Etwa 10000 Euro habe Dr. Kathrin Krakauer aufgewandt für ein Video über die Geschichte der Juden in Bad Sobernheim, hatte zuvor Hans Eberhard Berkemann dem Rat erläutert. Der Vorsitzende des Fördervereins Synagoge dankte Bürgermeister Dr. Felix Welker für seine Anregung, das Video im Windfang zu installieren und nicht in der Ecke links vom Eingang. Auch Gerhard Mietzker fand viel Gutes an dieser Lösung. Dann könne in der Ecke die Garderobe und noch ein Recherche-Platz eingerichtet werden, kündigte der Leiter der Bücherei an.
Letztlich stimmten, bis auf zwei Enthaltungen, alle Ratsmitglieder (19) der Video-Installation zu. Nur eine Enthaltung gab es bei 20 Ja-Stimmen für den Einbau eines Tora-Schreines in seiner früheren Nische gegenüber dem Eingang.
Ihren Widerstand aufrecht hielten CDU und FWG aber gegen ein Harmonium, das auf der Empore aufgestellt wird. Es wurde gestiftet von der freien Kirchengemeinde am Soonwald und soll an den wütenden Nazi-Mob erinnern, der in der Pogromnacht im November 1938 ein solches Instrument von der Empore warf und zerschmetterte. Nur der Stimme des Bürgermeisters gegen seine Parteifreunde der CDU war es zu verdanken, dass das Harmonium nun doch seinen Platz auf der Empore zurück bekommt.

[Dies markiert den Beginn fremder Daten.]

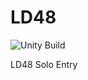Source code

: # LD48
![Unity Build](https://github.com/maggardJosh/ld48/workflows/Unity%20Build/badge.svg)

LD48 Solo Entry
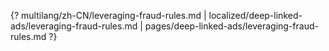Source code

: {? multilang/zh-CN/leveraging-fraud-rules.md | localized/deep-linked-ads/leveraging-fraud-rules.md | pages/deep-linked-ads/leveraging-fraud-rules.md ?}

Zuvor hatte Willi Scheer versucht, den Standpunkt der Christdemokraten zu erläutern. Weil sie vermuten, dass es auf der Empore zu eng werden könnte oder das Harmonium auf Kosten eines Leseplatzes für Bücherei-Besucher gehe, warb der CDU-Fraktionschef für eine Testphase ohne Instrument, das man ja auch noch später aufstellen könne.

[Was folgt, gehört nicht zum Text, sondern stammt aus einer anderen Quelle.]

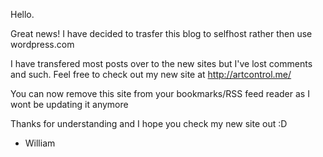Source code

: <html><body><p>Hello.



Great news! I have decided to trasfer this blog to selfhost rather then use wordpress.com



I have transfered most posts over to the new sites but I've lost comments and such. Feel free to check out my new site at http://artcontrol.me/



You can now remove this site from your bookmarks/RSS feed reader as I wont be updating it anymore

Thanks for understanding and I hope you check my new site out :D



- William</p></body></html>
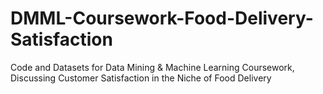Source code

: # DMML-Coursework-Food-Delivery-Satisfaction
Code and Datasets for Data Mining &amp; Machine Learning Coursework, Discussing Customer Satisfaction in the Niche of Food Delivery
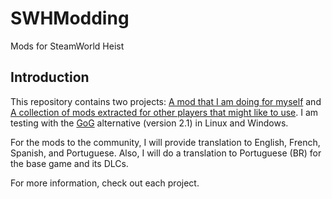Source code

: # SWHModding

Mods for SteamWorld Heist

## Introduction

This repository contains two projects: [A mod that I am doing for myself](MyDesign) and [A collection of mods extracted for other players that might like to use](Mods). I am testing with the [GoG](https://www.gog.com/game/steamworld_heist) alternative (version 2.1) in Linux and Windows.

For the mods to the community, I will provide translation to English, French, Spanish, and Portuguese. Also, I will do a translation to Portuguese (BR) for the base game and its DLCs.

For more information, check out each project.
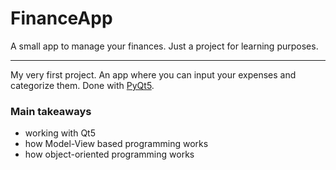 # FinanceApp
A small app to manage your finances. Just a project for learning purposes.

-------------------------------------

My very first project. An app where you can input your expenses and categorize them. Done with [PyQt5](https://pypi.org/project/PyQt5/).

### Main takeaways
- working with Qt5
- how Model-View based programming works
- how object-oriented programming works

Dieser Vorstoß Scheers sorgte allgemein für Verwunderung, da der Büchereileiter kurz zuvor solche Bedenken zerstreut hatte. Die Empore sei breit genug, um ein Harmonium aufzustellen, hatte Mietzker dem Rat versichert. Die geplanten Leseplätze könnten eingerichtet werden. Der Büchereileiter betonte mehrfach, dass die Erinnerungstücke an die jüdische Geschichte in der Stadt "keine Beeinträchtigung für den Büchereibetrieb" mit sich brächten.

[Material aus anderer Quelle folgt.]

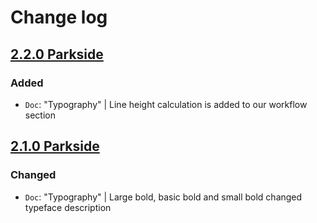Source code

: # Change log

## [2.2.0 Parkside](https://github.com/cake-hub/parkside-figma/tree/v2.2.0)

### Added

* `Doc`: "Typography" | Line height calculation is added to our workflow section


## [2.1.0 Parkside](https://github.com/cake-hub/parkside-figma/tree/v2.1.0)

### Changed

* `Doc`: "Typography" | Large bold, basic bold and small bold changed typeface description
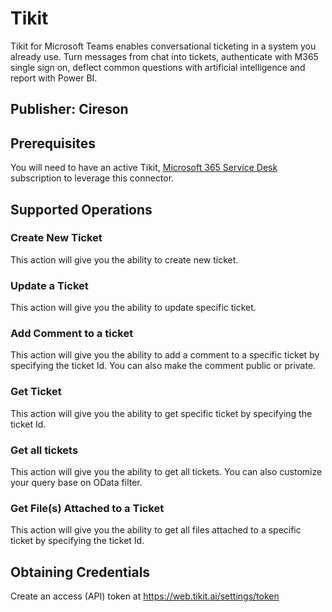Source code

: # Tikit
Tikit for Microsoft Teams enables conversational ticketing in a system you already use. Turn messages from chat into tickets, authenticate with M365 single sign on, deflect common questions with artificial intelligence and report with Power BI.

## Publisher: Cireson

## Prerequisites
You will need to have an active Tikit, [Microsoft 365 Service Desk](https://www.tikit.ai/pricing/) subscription to leverage this connector.

## Supported Operations

### Create New Ticket
This action will give you the ability to create new ticket.

### Update a Ticket
This action will give you the ability to update specific ticket.

### Add Comment to a ticket
This action will give you the ability to add a comment to a specific ticket by specifying the ticket Id.
You can also make the comment public or private.

### Get Ticket
This action will give you the ability to get specific ticket by specifying the ticket Id.

### Get all tickets
This action will give you the ability to get all tickets.
You can also customize your query base on OData filter.

### Get File(s) Attached to a Ticket
This action will give you the ability to get all files attached to a specific ticket by specifying the ticket Id.

## Obtaining Credentials
Create an access (API) token at https://web.tikit.ai/settings/token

Auch Ulrich Schug (Grüne) sprach sich eindeutig für die Installation aller vorgesehenen Erinnerungsstücke aus. "Sie beanspruchen noch nicht mal fünf Quadratmeter Platz", rückte der Beigeordnete die Dimensionen zurecht. Die Synagoge hat eine Grundfläche von rund 130 Quadratmetern, etwa 80 umfasst die Empore. Michael Greiner (SPD) hatte an den Rat appelliert, mit einem eindeutigen Beschluss "zu kitten, was in den vergangenen Monaten an Porzellan zerschlagen wurde". Welker hielt entgegen, dass Schaden nur entstanden sei, weil verantwortungslose Mandatsträger Inhalte aus dem Bauausschuss der Presse zugetragen hätten.